WHO is really the boss?

When I was a girl, my mother called me bossy: “Francis the Talking Mule.”  I must have learned to be bossy from her as she was the one who “wore the pants in our house” as far as I could see and feel. Especially when I was 16 and she lost it by yelling at me, “He’s not your father!” Though this was the first time I had been told this truth she convinced my dad not to talk to me about it. She told me as an adult that she thought: “She’ll get over it!”

Well, my mother’s thought bossed my head around, making me afraid as an adult to ever talk to my dad about why he was not my biological father; I’d thought he was until that fateful day. My mother was mad that I often defended my dad whom I felt loved me! I knew loved me! He even wrote to me in nursing school asking why I had held back my affection from him (since I was sixteen)…yet he was afraid to ask me in person, as was I. Over the years, my fears have transformed  into tears of loss.

Mom was the strict one of our fundamental christian family….making even dancing not okay. In elementary school dancing the Virginia reel or the jitterbug didn’t seem to be a problem but when I entered junior high, I would dance slow with a boy and then return home feeling guilty. According to my mother, I was tempting the devil and  becoming “worldly.”  Of course sex was not really explicitly spoken about except that you do not have sex until you are married. Though I knew people make love, I had no idea there was such a thing as masturbation until I was married at 22.

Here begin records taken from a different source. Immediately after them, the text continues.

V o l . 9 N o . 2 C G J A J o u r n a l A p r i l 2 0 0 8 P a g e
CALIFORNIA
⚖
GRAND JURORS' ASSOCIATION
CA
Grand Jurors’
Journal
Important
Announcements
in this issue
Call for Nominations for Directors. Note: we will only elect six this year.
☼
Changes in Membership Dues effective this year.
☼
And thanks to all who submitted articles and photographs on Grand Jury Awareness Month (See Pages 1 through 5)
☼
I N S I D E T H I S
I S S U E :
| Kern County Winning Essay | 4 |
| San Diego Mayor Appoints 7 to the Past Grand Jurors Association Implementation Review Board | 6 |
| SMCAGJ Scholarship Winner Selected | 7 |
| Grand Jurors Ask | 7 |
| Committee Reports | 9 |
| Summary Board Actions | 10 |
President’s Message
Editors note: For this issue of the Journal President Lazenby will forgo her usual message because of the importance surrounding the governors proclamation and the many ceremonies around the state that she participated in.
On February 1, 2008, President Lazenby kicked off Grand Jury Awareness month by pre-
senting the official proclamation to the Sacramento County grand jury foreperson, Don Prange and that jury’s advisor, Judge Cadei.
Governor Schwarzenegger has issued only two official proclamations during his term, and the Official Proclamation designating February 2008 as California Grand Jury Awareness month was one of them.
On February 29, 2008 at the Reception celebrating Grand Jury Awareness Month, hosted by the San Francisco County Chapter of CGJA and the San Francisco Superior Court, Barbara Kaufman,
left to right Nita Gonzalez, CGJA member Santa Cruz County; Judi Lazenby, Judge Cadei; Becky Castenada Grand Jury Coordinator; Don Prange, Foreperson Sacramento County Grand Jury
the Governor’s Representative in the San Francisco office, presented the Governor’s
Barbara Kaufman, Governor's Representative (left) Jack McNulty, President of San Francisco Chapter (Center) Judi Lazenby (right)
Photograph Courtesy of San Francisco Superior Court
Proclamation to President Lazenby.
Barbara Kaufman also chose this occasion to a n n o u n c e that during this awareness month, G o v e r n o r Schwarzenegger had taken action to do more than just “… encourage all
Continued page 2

Anyway, I couldn’t continue to dance with the guilty feeling bossing me around in my head until I began to loosen the grip of my mother’s religious beliefs that had impaled me. I became a hypocrite (according to my mother) in my twenties when I began to dance the hustle during the week and then participate in a more liberal Living Hope church on Sundays.

At age 38 I finally jumped out of the chains of religion, after birthing two beautiful daughters,  divorcing my coming out gay husband whom I had married as a Virgin, and becoming a Marriage and Family Therapist. With boyfriends, I began stretching my sexual wings and feeling free. Mostly.

In my fifties, I was dancing 4-5 nights a week and hearing a bossy voice saying, “You should be serving others more; not having so much fun for yourself.” After having become a primal therapist in addition to an MFT…I knew I had to have a session to rid myself of a burdensome guilt! By this time, I had healed a good deal of my childhood pain by becoming a surfboard of rage into my ocean of tears. In this particular session, I was transported into another lifetime: images of being a ballerina on stage, sensing I was in Paris, having lost my career from a broken ankle.

I cried out, “I AM A DANCER!” Since that sobbing session, my guilt is gone, and I dance with the boss of freedom, to be me!